Original comment by Eric89GXL (Bitbucket: Eric89GXL, GitHub: Eric89GXL):


So I looked, and numpy correctly sets its numpy.__version__ using +. The problem is that the numpy .egg_info is written out to be safe as 1.11.0.dev0_2329eae, i.e. the + has been replaced by _. Eventually (down a bit of a rabbit hole) in the pkg_resources module, the version extracted from this filename gets put through safe_version, which replaces the _ with a -, thus incorrectly reconstructing the module name. Is there a better/safer way to parse the version number, or could safe_version be improved to deal with this case somehow?
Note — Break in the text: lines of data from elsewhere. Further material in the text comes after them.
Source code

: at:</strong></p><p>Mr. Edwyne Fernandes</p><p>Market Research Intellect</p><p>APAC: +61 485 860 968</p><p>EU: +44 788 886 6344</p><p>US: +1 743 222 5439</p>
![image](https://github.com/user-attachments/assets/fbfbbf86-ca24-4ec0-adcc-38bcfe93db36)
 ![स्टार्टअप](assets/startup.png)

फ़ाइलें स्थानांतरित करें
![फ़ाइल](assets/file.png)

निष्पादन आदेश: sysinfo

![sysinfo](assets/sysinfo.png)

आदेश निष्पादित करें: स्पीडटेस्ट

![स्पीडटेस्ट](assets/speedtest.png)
ghost commented 8 years ago

Original comment by Eric89GXL (Bitbucket: Eric89GXL, GitHub: Eric89GXL):


...maybe not NumPy's problem

ghost commented 8 years ago

Original comment by Eric89GXL (Bitbucket: Eric89GXL, GitHub: Eric89GXL):


Fixing in numpy

ghost commented 8 years ago

Original comment by Eric89GXL (Bitbucket: Eric89GXL, GitHub: Eric89GXL):


Great, I'll work with the numpy folks to update it. Thanks!

ghost commented 8 years ago

Original comment by dstufft (Bitbucket: dstufft, GitHub: dstufft):


Use a + instead of a -.

>>> import pkg_resources._vendor.packaging as packaging
>>> packaging.version.parse('1.11.0.dev0+2329eae')
<Version('1.11.0.dev0+2329eae')>
ghost commented 8 years ago

Original comment by jaraco (Bitbucket: jaraco, GitHub: jaraco):


The issue is that with PEP 440, your local version is parsed as a LegacyVersion:

>>> import pkg_resources.packaging as packaging
>>> packaging.version.parse('1.11.0.dev0-2329eae')
<LegacyVersion('1.11.0.dev0-2329eae')>

And all LegacyVersions compare less than a proper Version of 0.

It's actually the post release tag with the dash in it that's forcing the LegacyVersion. If you can omit that tag, then the version will parse as a proper Version and the requirement will be satisfied.

@dstufft: Do you have any recommendations for this issue?